→ Ausgangstext
┌──

Damit das gelingen kann, müssen alle Netzwerknachrichten mit Zeitstempeln versehen sein, und damit diese Zeitstempel auch sinnvoll ausgewertet können, muss zwischen Client und Server auch eine gewisse Zeitsynchronisation stattfinden.
Szenario

Beispielszenario

Das klingt ja eigentlich nach einer perfekten Lösung, oder? Schauen wir uns das Ganze doch mal etwas genauer an verschiedenen Beispielen an. Für alle nun folgenden Beispiele gilt, dass sie innerhalb eines Ego-Shooters spielen. Spieler P1 hat den Kopf des gegnerischen Spielcharakters, gesteuert durch Spieler P2, im Fadenkreuz, während P2 dabei ist, mit 3 m/s in die 0,5 m entfernte Deckung zu laufen. Um es möglichst einfach zu halten, benutzen wir in den Beispielen Raycast-Waffen, was bedeutet, dass die Projektilgeschwindigkeit unendlich hoch ist und somit sofort trifft. Der Server läuft mit einer Tickrate von 60, was zur Folge hat, dass er alle 17 ms die erhaltenen Netzwerknachrichten auswertet. Um sich das Beispielszenario etwas besser vorstellen zu können, gibt es nebenstehend nochmal eine Visualisierung in bester Programmer-Art 😉.

└──

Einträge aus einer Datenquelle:
┌──

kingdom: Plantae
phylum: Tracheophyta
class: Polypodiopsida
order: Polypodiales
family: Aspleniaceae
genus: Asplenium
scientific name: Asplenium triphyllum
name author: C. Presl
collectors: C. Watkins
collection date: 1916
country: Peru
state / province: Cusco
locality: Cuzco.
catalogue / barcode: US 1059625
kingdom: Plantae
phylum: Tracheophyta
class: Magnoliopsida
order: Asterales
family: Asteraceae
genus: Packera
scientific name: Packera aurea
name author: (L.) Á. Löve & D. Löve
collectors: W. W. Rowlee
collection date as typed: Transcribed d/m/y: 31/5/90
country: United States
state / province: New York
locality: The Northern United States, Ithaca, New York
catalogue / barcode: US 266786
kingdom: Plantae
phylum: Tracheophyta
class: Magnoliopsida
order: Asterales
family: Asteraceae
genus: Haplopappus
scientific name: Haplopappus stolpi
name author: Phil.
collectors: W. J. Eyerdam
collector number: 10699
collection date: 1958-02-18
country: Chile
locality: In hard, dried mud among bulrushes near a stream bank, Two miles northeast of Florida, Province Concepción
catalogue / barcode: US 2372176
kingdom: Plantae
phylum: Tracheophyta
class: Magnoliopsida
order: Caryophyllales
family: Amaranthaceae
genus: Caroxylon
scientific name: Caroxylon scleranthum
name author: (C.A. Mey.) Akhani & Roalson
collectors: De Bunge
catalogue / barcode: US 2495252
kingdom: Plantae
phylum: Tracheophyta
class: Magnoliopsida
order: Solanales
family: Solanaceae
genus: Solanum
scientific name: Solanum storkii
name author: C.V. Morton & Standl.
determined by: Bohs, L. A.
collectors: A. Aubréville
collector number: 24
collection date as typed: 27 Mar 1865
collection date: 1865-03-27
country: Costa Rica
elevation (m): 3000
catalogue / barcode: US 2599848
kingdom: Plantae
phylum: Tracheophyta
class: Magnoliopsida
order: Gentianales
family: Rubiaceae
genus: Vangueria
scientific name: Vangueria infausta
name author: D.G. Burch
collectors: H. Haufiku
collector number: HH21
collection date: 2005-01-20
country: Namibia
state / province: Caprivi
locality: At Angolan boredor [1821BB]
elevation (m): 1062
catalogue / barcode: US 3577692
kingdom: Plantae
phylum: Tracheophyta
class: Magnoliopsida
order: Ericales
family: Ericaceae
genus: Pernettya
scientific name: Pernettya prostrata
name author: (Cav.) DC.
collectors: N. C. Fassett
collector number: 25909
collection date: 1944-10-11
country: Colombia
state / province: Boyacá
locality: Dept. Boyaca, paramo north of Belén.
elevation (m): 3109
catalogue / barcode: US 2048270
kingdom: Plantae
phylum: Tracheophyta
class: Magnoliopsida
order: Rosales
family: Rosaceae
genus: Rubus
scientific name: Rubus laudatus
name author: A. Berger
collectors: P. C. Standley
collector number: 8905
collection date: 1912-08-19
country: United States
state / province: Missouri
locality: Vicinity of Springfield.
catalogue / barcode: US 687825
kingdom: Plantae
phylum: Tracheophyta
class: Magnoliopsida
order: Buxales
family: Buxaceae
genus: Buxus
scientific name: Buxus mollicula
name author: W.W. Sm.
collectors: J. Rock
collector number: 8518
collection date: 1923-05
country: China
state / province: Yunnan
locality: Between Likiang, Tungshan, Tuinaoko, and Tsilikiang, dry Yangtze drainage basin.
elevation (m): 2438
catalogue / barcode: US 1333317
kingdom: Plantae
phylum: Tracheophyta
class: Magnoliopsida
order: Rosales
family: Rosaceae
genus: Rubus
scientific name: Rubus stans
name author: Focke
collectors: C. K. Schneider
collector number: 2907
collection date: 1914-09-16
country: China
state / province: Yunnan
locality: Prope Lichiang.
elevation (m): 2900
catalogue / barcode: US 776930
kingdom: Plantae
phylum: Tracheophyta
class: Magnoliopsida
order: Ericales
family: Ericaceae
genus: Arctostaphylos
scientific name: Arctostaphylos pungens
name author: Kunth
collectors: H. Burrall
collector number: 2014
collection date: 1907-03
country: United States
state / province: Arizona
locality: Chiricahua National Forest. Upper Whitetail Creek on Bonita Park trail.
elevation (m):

└──

→ Ihre Aufgabe
Schreiben Sie aus dem Ausgangstext über Zeitstempel und Zeitsynchronisation den Abschnitt von „Damit das gelingen“ bis „gewisse Zeitsynchronisation stattfinden.“ wörtlich ab.

→ Lösung der Aufgabe
Damit das gelingen kann, müssen alle Netzwerknachrichten mit Zeitstempeln versehen sein, und damit diese Zeitstempel auch sinnvoll ausgewertet können, muss zwischen Client und Server auch eine gewisse Zeitsynchronisation stattfinden.